START Data records

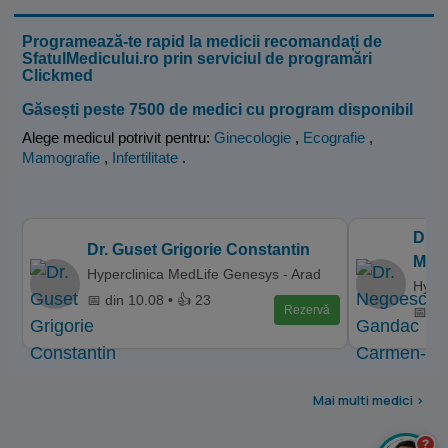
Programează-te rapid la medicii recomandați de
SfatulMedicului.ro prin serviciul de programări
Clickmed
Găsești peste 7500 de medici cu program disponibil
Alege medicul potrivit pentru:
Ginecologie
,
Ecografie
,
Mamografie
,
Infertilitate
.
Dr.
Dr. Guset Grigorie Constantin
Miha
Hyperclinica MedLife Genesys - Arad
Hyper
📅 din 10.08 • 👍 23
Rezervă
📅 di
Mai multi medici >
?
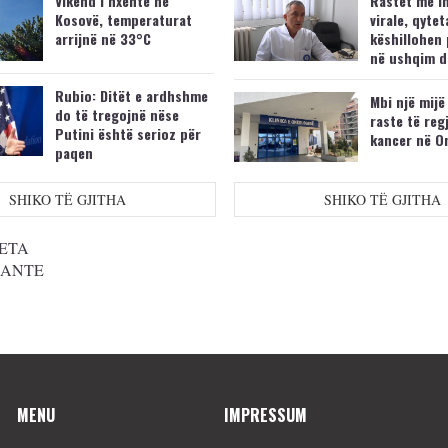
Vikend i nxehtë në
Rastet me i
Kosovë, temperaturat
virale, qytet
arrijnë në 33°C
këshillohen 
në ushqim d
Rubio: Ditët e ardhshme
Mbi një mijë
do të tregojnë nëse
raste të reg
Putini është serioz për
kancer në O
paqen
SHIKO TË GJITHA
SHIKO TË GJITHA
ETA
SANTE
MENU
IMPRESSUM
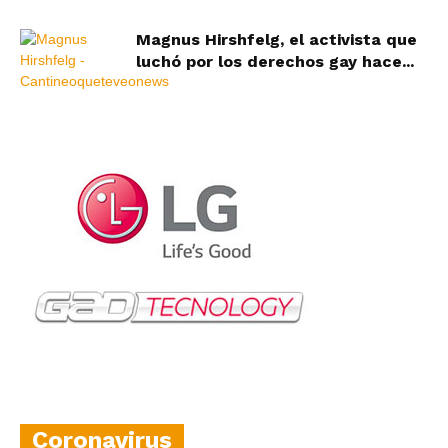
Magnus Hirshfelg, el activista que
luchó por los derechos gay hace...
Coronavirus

END Data records
START Data records

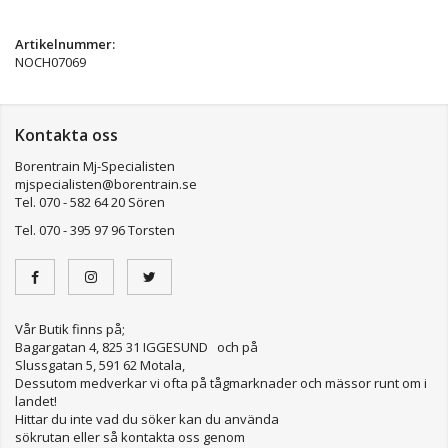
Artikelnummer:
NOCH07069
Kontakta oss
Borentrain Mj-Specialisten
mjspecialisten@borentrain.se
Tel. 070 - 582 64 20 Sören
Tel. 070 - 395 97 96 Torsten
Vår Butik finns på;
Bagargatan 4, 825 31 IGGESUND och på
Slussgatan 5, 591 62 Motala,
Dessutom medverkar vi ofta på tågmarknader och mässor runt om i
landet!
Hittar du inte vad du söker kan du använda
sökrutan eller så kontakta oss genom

END Data records

_Work instruction_
Could you transcribe exactly the entries above, but only the lines from the one with "Programează-te rapid la" through the one with "Coronavirus", and without pictures?

_Completed task_
Programează-te rapid la medicii recomandați de
SfatulMedicului.ro prin serviciul de programări
Clickmed
Găsești peste 7500 de medici cu program disponibil
Alege medicul potrivit pentru:
Ginecologie
,
Ecografie
,
Mamografie
,
Infertilitate
.
Dr.
Dr. Guset Grigorie Constantin
Miha
Hyperclinica MedLife Genesys - Arad
Hyper
📅 din 10.08 • 👍 23
Rezervă
📅 di
Mai multi medici >
?
Vikend i nxehtë në
Rastet me i
Kosovë, temperaturat
virale, qytet
arrijnë në 33°C
këshillohen 
në ushqim d
Rubio: Ditët e ardhshme
Mbi një mijë
do të tregojnë nëse
raste të reg
Putini është serioz për
kancer në O
paqen
SHIKO TË GJITHA
SHIKO TË GJITHA
ETA
SANTE
MENU
IMPRESSUM
Magnus Hirshfelg, el activista que
luchó por los derechos gay hace...
Coronavirus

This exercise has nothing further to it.